We’re hitting a critical peak demand for water in our corn crop, and needing moisture in other crops. I’m working with moisture sensors in corn and pecan trees this year. Using sensors to irrigate can help take some of the guess work out of knowing when to irrigate.
70 day old corn uses .32 inches of water per day. If you were applying .4 to .5 inches with a pivot it would need to run every 22 hours to keep up with water demand, or about 1 inch every 2 days depending on soil types. These numbers are based on a Tifton sand loamy soil and rooting depth of 1.75 feet. The average rooting depth of corn for irrigation is 2 to 4 feet, so I used 1.75 feet in the calculations to be on the safe side. Fields can vary, but the important message is if you are trying to push yields, keeping up with irrigation can be difficult.

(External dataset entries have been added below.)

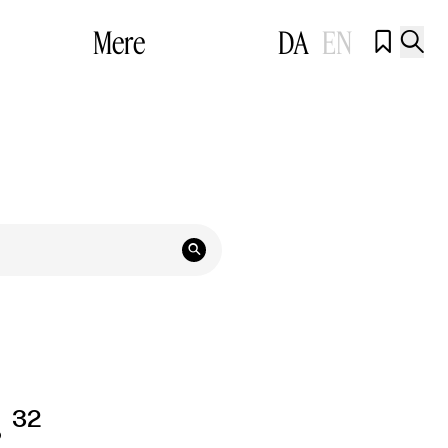
Mere
DA
EN



r
32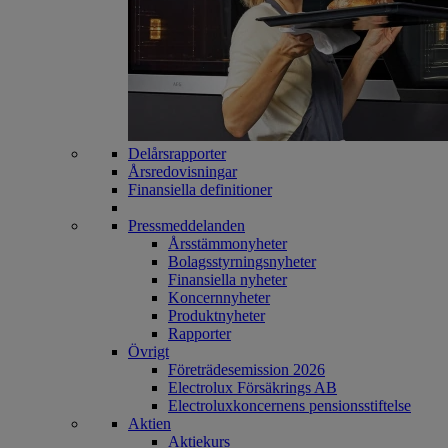
Delårsrapporter
Årsredovisningar
Finansiella definitioner
Pressmeddelanden
Årsstämmonyheter
Bolagsstyrningsnyheter
Finansiella nyheter
Koncernnyheter
Produktnyheter
Rapporter
Övrigt
Företrädesemission 2026
Electrolux Försäkrings AB
Electroluxkoncernens pensionsstiftelse
Aktien
Aktiekurs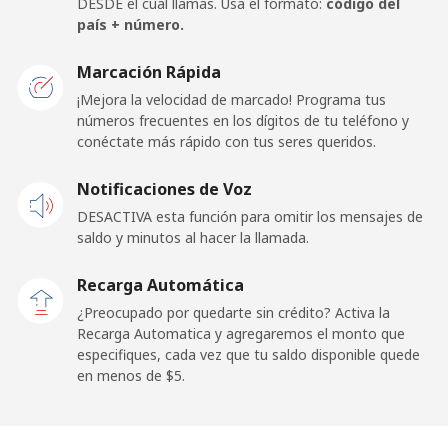
DESDE el cual llamas. Usa el formato:
código del
Celular
⁦3.5¢⁩
285 min por ⁦$10⁩
⁦8¢⁩
país + número.
Togo
Marcación Rápida
¡Mejora la velocidad de marcado! Programa tus
números frecuentes en los dígitos de tu teléfono y
Línea fija
⁦42.9¢⁩
23 min por ⁦$10⁩
-
conéctate más rápido con tus seres queridos.
Celular
⁦39.5¢⁩
25 min por ⁦$10⁩
⁦8¢⁩
Notificaciones de Voz
DESACTIVA esta función para omitir los mensajes de
Tokelau
saldo y minutos al hacer la llamada.
All
⁦242.9¢⁩
4 min por ⁦$10⁩
-
Recarga Automática
country
¿Preocupado por quedarte sin crédito? Activa la
Recarga Automatica y agregaremos el monto que
Tonga
especifiques, cada vez que tu saldo disponible quede
en menos de ⁦$5⁩.
Línea fija
⁦144.9¢⁩
6 min por ⁦$10⁩
-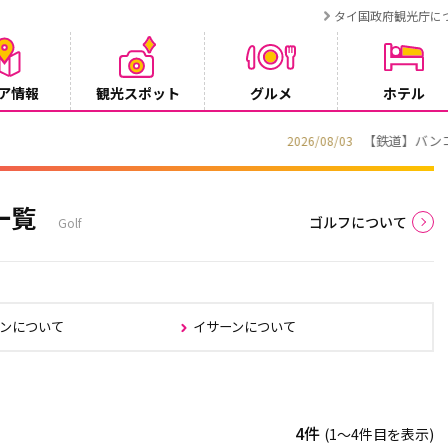
タイ国政府観光庁に
ア情報
観光スポット
グルメ
ホテル
T BANGKOK CONNEX」8月1日運行開始
一覧
ゴルフについて
Golf
ンについて
イサーンについて
4件
(1〜4件目を表示)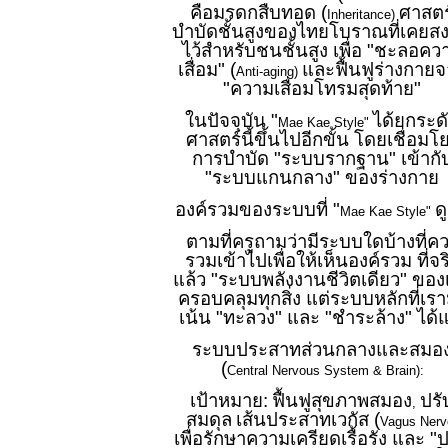
คือมรดกสืบทอด (
ศาสตร
Inheritance)
บำบัดชั้นสูงของไทยโบราณที่เคยส
ไว้สำหรับชนชั้นสูง เพื่อ "ชะลอคว
เสื่อม" (
และฟื้นฟูร่างกาย
Anti-aging)
"ความเสื่อมโทรมสุดท้าย"
ในปัจจุบัน "
ได้ยกระด
Mae Kae Style"
ศาสตร์นี้ขึ้นไปอีกขั้น โดยเชื่อมโ
การบำบัด "ระบบรากฐาน" เข้ากั
"ระบบแกนกลาง" ของร่างกาย
องค์รวมของระบบที่ "
ด
Mae Kae Style"
ตามที่ครูถามว่ามีระบบใดบ้างที่ค
รวมเข้าไปเพื่อให้เห็นองค์รวม ที่จร
แล้ว "ระบบพลังงานชีวิตเดียว" ของ
ครอบคลุมทุกสิ่ง แต่ระบบหลักที่เราม
เน้น "ทะลวง" และ "ชำระล้าง" ได้แ
ระบบประสาทส่วนกลางและสมอ
(
Central Nervous System & Brain):
เป้าหมาย:
ฟื้นฟูสุขภาพสมอง
ปรั
,
สมดุล
เส้นประสาทเวกัส (
Vagus Nerv
เพื่อรักษาความเครียดเรื้อรัง และ "ป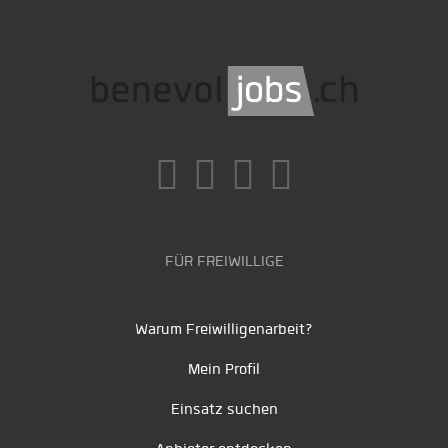
FÜR FREIWILLIGE
Warum Freiwilligenarbeit?
Mein Profil
Einsatz suchen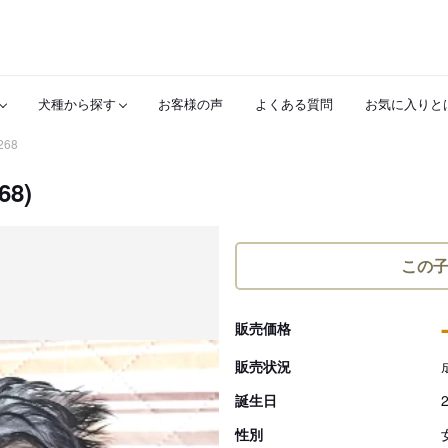
犬種から探す
お客様の声
よくある質問
お気に入りと
268
8)
この
販売価格
販売状況
誕生日
性別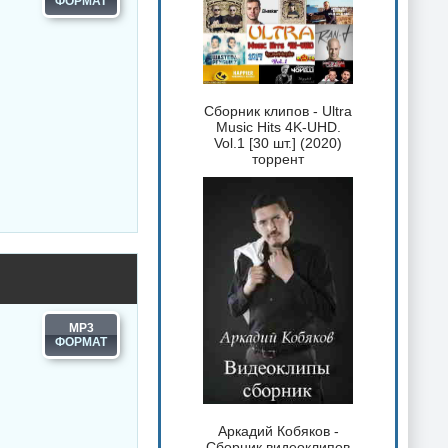
Сборник клипов - Ultra
Music Hits 4K-UHD.
Vol.1 [30 шт.] (2020)
торрент
MP3
Аркадий Кобяков -
Сборник видеоклипов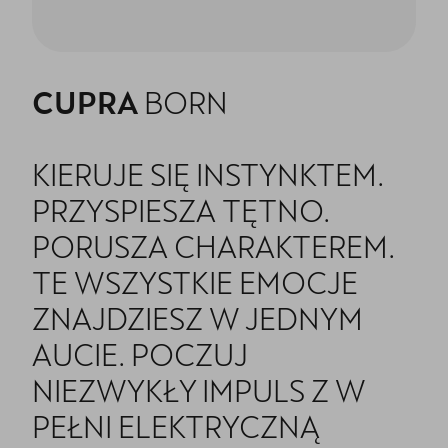
CUPRA
BORN
KIERUJE SIĘ INSTYNKTEM.
PRZYSPIESZA TĘTNO.
PORUSZA CHARAKTEREM.
TE WSZYSTKIE EMOCJE
ZNAJDZIESZ W JEDNYM
AUCIE. POCZUJ
NIEZWYKŁY IMPULS Z W
PEŁNI ELEKTRYCZNĄ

The above picture is a screenshot from a soil moisture sensor in field corn. Every blue arrow is when it was irrigated or received rain. Generally, irrigation is started when moistures reaches -25. 0 is saturated and -40 is dry. We prefer to keep the moisture level in the light blue area all season long. You can see how the moisture level responded after each irrigation event. The solid line is at 6 inches deep and the dotted line is 14 inches deep. What’s interesting is around May 22nd it became very difficult to apply enough water for the moisture level at 14 inches to return to the adequate level (red arrow). In this case, we simply have to irrigate based on the 6 inch depth sensor and move on. Every irrigation .75 to 1 inch is being applied, and it would be difficult to apply more, and likely would result in runoff. You can also see that each irrigation only lasts about 2 to 3 days before another one is needed.
The below picture is from a sensor in some 20 year old pecan trees.
Again, the blue arrows show when irrigation occurred. You can see how quickly moisture declines. After irrigating it only takes about 2 days and it’s time to irrigate again. In this same orchard I have two other sensors in some 80 year old trees. Below is a screen shot from that sensor.
The soil type doesn’t vary much. The only difference is water demand. Surprisingly, the 20 year old trees are seemingly demanding more water than the much larger 80 year old trees. You can see in the graph that the moisture level never drops below about -12. Granted, the irrigation does run more often in the older trees than in the younger trees which does impact the soil moisture, but you can see that the moisture level doesn’t drop very low before going back up. Irrigation could be reduced a little based on what the sensors are showing.
Below, in another part of the orchard in some more 80 year old trees we see similar results. This is a lower area that stays a little more wet. We’ll continue to monitor this throughout the season and see how it changes. It is clear that soil moisture sensors can help schedule irrigation even in pecan orchards. More about this will be discussed at the Southeast Georgia pecan Field Day August 28, 2019.